The New Battlefield: Your Cloud Provider
A London based data center developer, Pure Data Centre Group, has slammed the brakes on all Middle East investments after one of its facilities was caught in the crossfire of the ongoing Iran conflict. CEO Gary Wojtaszek compared the situation to refusing to enter a burning building. The company’s Yas Island campus in Abu Dhabi, already housing 20 megawatts of capacity for an unnamed hyperscale client, was struck by shrapnel from a near miss. This isn’t an isolated incident. Amazon Web Services confirmed that Iranian strikes hit two of its data centers in the UAE and damaged a third in Bahrain, triggering fire suppression systems that caused water damage and knocked out services for banks and ride hailing apps for days.

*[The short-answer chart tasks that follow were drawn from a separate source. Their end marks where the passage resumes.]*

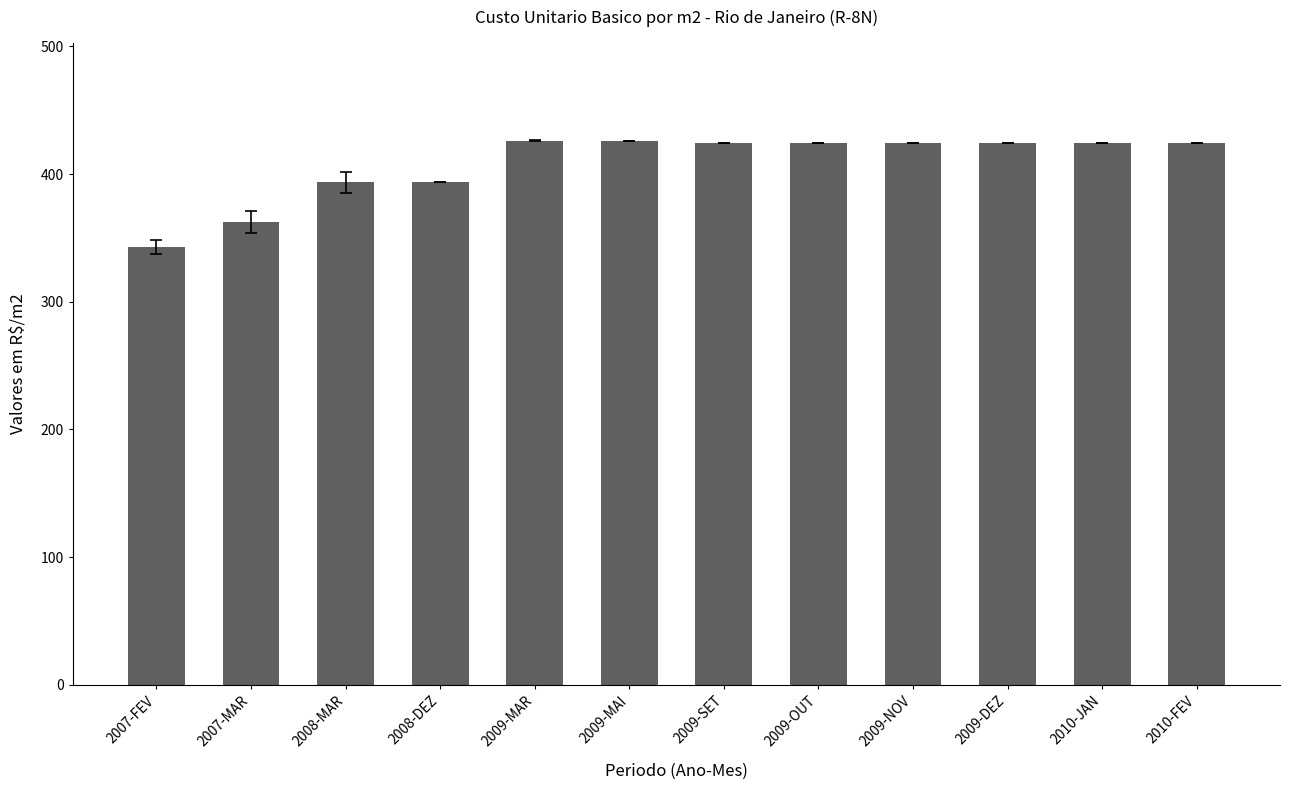

The chart shows a value of 425.6 at 2009-MAI. True or false?

True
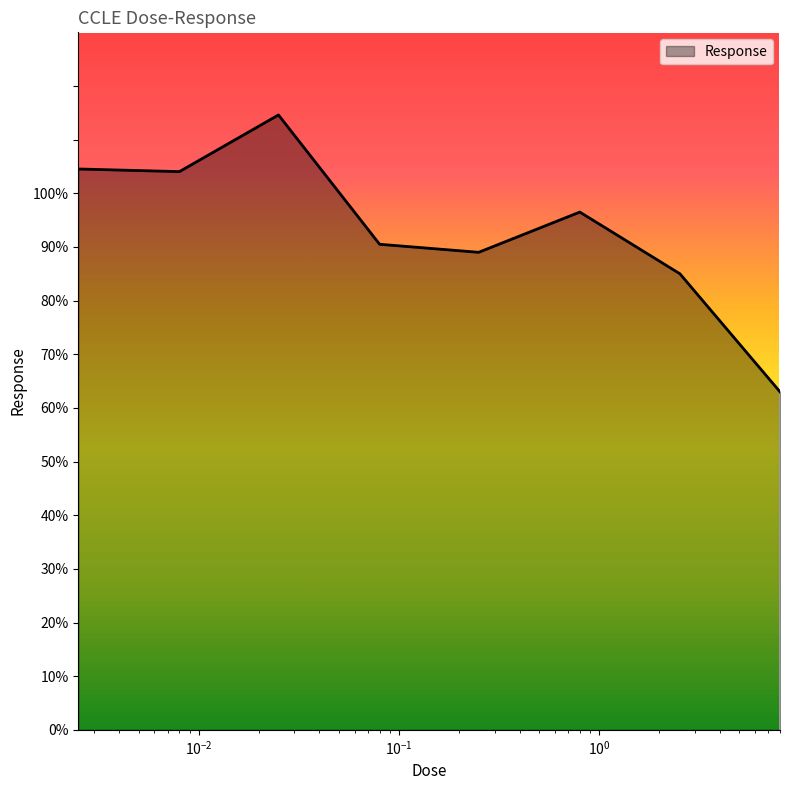

What is the difference between the maximum and minimum values?

51.6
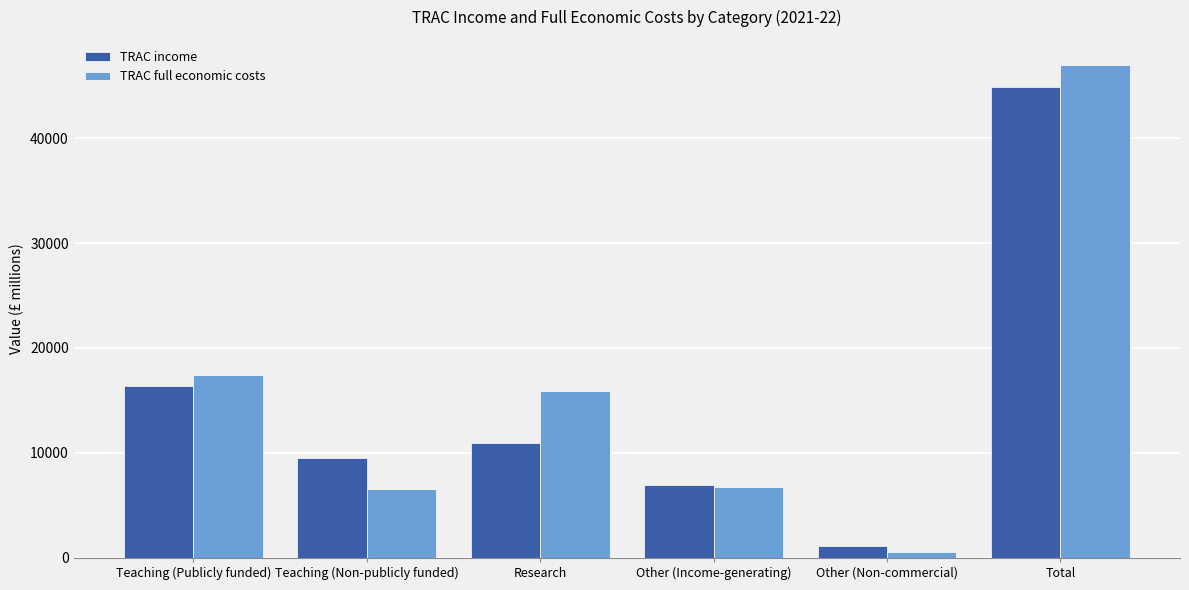

What is the total value across all series at Total?

91867.8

The $150 Million Wake Up Call
The financial reckoning is here. Amazon had to waive all customer charges for its Middle East cloud region for the entire month of March 2026, a move that cost the company an estimated $150 million in lost revenue, not including the cost of repairing the damaged facilities. Existing civil law frameworks in the region place the burden squarely on operators to refund clients during military conflicts. This is no longer a theoretical risk. Iran’s Revolutionary Guard Corps has explicitly named Google, Microsoft, Palantir, Nvidia, and Oracle as targets, and followed through on April 2 by striking an Oracle data center in Dubai. The tech industry’s dream of turning the Gulf into a trillion dollar AI hub alongside the US and China now looks like a fantasy built on sand.
The Return of Hard Power
The era of pretending data centers are neutral territory is over. Tech companies are suddenly confronting the grim reality that their infrastructure is now a battlefield asset. The response so far is a scramble: distributed smaller facilities, anti drone systems, and a desperate search for insurance coverage that doesn’t exist. Forbes reports that defense contractors are seeing a surge in interest for securing server farms with air defense systems. This is a crisis of strategy, not just security. Silicon Valley’s vision of frictionless global expansion has collided with the messy reality of geopolitics, and the industry is wholly unprepared for the consequences.